Фельдмаршал

Александр Эрлих
Историю, которую хочу вам рассказать, я услышал однажды от случайного человека, зашедшего в прямом смысле ко мне на огонёк, когда я заночевал на берегу лесного озера.
    У меня есть своя маленькая традиция, свой маленький ритуал. Выходя к какому-либо источнику в лесу – будь то озеро, река, ручей или родник – я всегда умываю в нём лицо. Вот и в тот вечер, выйдя на красивое место у самого берега и отложив рюкзак, я опустился на колени и склонился над водой.
    Осень была в самом разгаре, а вернее бы сказать, на пике своей прохладной живительной свежести, и в контрастной цветастости прозрачных ранних сумерек мир виделся, словно через промытое стекло.
    Несколько мгновений я смотрел на собственное отражение в чернеющей глади, не решаясь нарушить покоя этого поистине дышащего лесного существа. Именно так воспринимается озеро в особых обстоятельствах и времени – настоящим обитателем леса, его молчаливым гражданином, мудрым судьёй и одновременно магом, к которому рано или поздно, но приходят все – каждый за своим.

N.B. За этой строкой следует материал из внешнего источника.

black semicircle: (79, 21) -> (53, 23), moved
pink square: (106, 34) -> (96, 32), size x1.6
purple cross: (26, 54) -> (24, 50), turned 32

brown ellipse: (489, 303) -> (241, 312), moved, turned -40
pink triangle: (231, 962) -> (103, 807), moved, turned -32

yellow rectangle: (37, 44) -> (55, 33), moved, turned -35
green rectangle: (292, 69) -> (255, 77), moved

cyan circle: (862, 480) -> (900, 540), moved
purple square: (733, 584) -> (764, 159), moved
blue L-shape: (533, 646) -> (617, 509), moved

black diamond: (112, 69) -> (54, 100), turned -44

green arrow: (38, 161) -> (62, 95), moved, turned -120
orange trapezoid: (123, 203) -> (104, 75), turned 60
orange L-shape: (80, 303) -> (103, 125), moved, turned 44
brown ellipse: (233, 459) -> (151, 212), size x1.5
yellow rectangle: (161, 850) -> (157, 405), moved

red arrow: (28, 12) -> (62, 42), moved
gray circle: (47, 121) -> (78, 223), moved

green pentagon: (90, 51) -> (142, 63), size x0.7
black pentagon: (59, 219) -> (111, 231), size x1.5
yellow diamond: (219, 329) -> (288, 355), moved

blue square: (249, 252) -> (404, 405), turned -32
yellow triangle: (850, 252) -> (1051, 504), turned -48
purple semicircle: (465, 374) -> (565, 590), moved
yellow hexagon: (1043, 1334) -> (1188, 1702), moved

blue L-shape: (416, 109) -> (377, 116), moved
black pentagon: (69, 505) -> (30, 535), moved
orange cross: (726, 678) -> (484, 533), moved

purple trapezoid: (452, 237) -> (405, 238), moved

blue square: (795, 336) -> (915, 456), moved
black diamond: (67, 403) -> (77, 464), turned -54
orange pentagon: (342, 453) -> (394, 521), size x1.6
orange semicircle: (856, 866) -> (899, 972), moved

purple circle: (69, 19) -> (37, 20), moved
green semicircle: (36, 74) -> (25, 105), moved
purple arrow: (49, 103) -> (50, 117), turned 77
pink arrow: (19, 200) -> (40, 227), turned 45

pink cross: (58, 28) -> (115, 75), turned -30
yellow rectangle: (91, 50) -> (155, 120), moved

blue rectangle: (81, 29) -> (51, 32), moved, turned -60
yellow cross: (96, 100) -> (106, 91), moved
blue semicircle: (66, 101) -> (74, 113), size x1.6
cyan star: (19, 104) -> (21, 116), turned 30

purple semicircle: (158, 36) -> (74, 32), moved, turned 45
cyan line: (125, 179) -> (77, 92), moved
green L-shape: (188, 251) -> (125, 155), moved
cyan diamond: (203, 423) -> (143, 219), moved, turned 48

    В солнечный день, если воздух наполнен бод-рой  речью  и  смехом  твоих   спутников,  лесное озеро – всего лишь красивый водоём, искрящийся в ослепительных лучах подобно глазам любимой женщины. Но в другие минуты, когда есть только лес, я и оно, меня всегда охватывает странное чувство нереальности происходящего, но нереальности не этой, что «здесь и сейчас», а той, что «вовне» – во всей моей иной жизни, с её людским муравейником, машинами, цветастыми пластиковыми упаковками ненастоящей пищи, с лживыми пузырьками напитков всех немыслимых ядовитых оттенков, с детьми, глядящими глазами стариков в мирок, ограниченный лишь дисплеем гаджета, и со стариками, качающими в колыбели свою никогда не существовавшую юность. В такие мгновения мир «здесь и сейчас» словно срывает с меня все одежды и даже верхние слои кожи. И этот мир влажен и беспристрастен, он упрямо прокрадывается нервным холодком в каждую обнажённую клетку моего тела и овладевает ею будто Аттила погрязшей в духовной слабости Европой.  И тогда каждая клеточка, сцепленная с себе подобными в наивном танце жизни, осознаёт и принимает своё одиночество и непременную конечность и, вместе с тем, благодарность за это болезненное осознание…   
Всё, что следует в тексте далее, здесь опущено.